Minimalist Footwear Improves Foot Strike and Strength
Ample studies found that minimalist footwear tremendously improves foot strength and in most cases, promotes a forefoot strike over a heel strike landing during running.
Many joggers underestimate proper running shoes, unaware that too much shoe cushioning encourages a foot strike that is all too forceful.
But, is there a right or wrong way to run?
According to Lieberman et al., before modern running shoes, humans not only ran barefoot for millions of years and later on in very, minimalist type footwear such as moccasins or thin sandals; it would make sense that to run safely barefoot, early runners adopted a forefoot strike because impact landing forces are much smaller regardless of surface hardness.
Try landing on your heels while running barefoot, it hurts, which is why most barefoot runners land on the front part of their foot.
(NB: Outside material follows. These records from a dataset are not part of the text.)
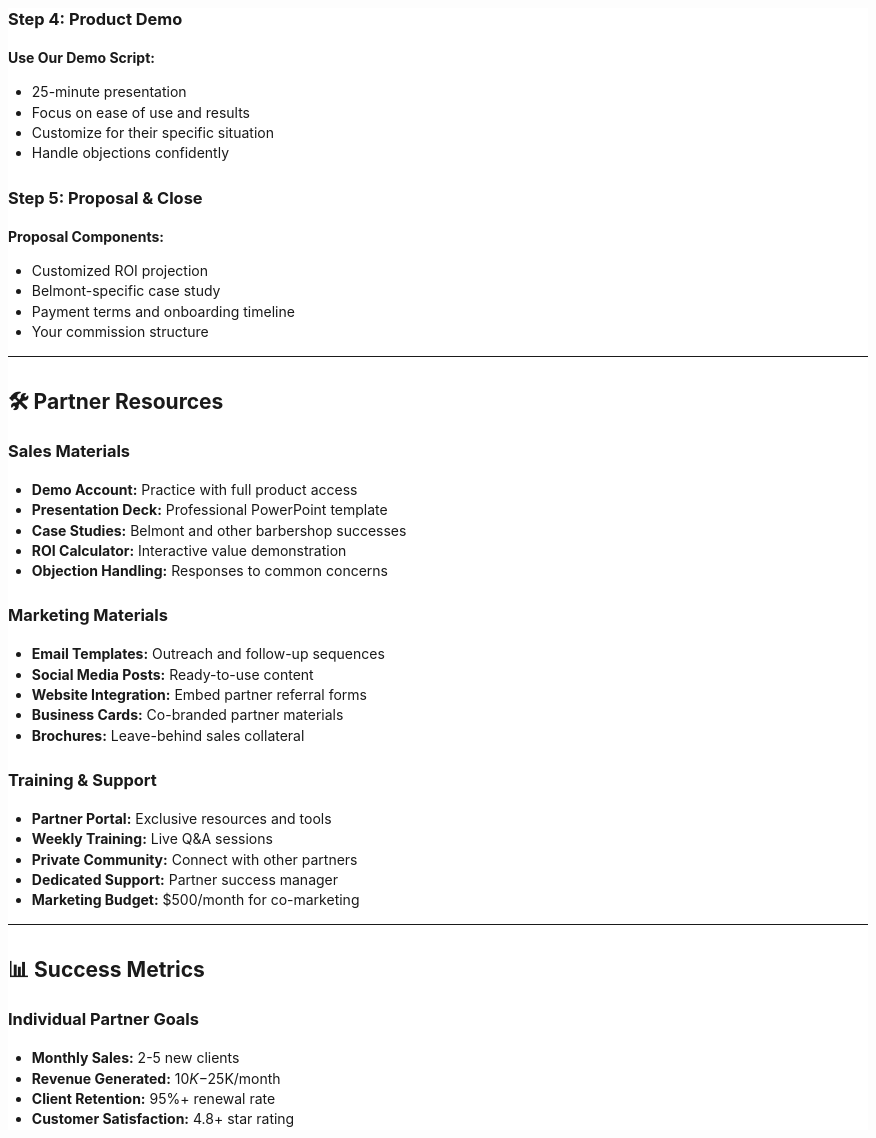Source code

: ### **Step 4: Product Demo**
**Use Our Demo Script:**
- 25-minute presentation
- Focus on ease of use and results
- Customize for their specific situation
- Handle objections confidently

### **Step 5: Proposal & Close**
**Proposal Components:**
- Customized ROI projection
- Belmont-specific case study
- Payment terms and onboarding timeline
- Your commission structure

---

## 🛠️ **Partner Resources**

### **Sales Materials**
- **Demo Account:** Practice with full product access
- **Presentation Deck:** Professional PowerPoint template
- **Case Studies:** Belmont and other barbershop successes
- **ROI Calculator:** Interactive value demonstration
- **Objection Handling:** Responses to common concerns

### **Marketing Materials**
- **Email Templates:** Outreach and follow-up sequences
- **Social Media Posts:** Ready-to-use content
- **Website Integration:** Embed partner referral forms
- **Business Cards:** Co-branded partner materials
- **Brochures:** Leave-behind sales collateral

### **Training & Support**
- **Partner Portal:** Exclusive resources and tools
- **Weekly Training:** Live Q&A sessions
- **Private Community:** Connect with other partners
- **Dedicated Support:** Partner success manager
- **Marketing Budget:** $500/month for co-marketing

---

## 📊 **Success Metrics**

### **Individual Partner Goals**
- **Monthly Sales:** 2-5 new clients
- **Revenue Generated:** $10K-$25K/month
- **Client Retention:** 95%+ renewal rate
- **Customer Satisfaction:** 4.8+ star rating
This means that humans today have retained the same forefoot strike pattern our ancestors adopted millions of years ago, which is the answer to the million dollar question: forefoot running is the right way to run.
More on How Heel Striking Causes Injury:
References:
[1]. Collins, JJ and Whittle, MW. Impulsive forces during walking and their clinical implications. Clin Biomech, 1989; 4:179-187.
[2]. Lieberman et al. Foot strike patterns and collision forces in habitually barefoot versus shod runners. Nature (2010); 463: 531-535.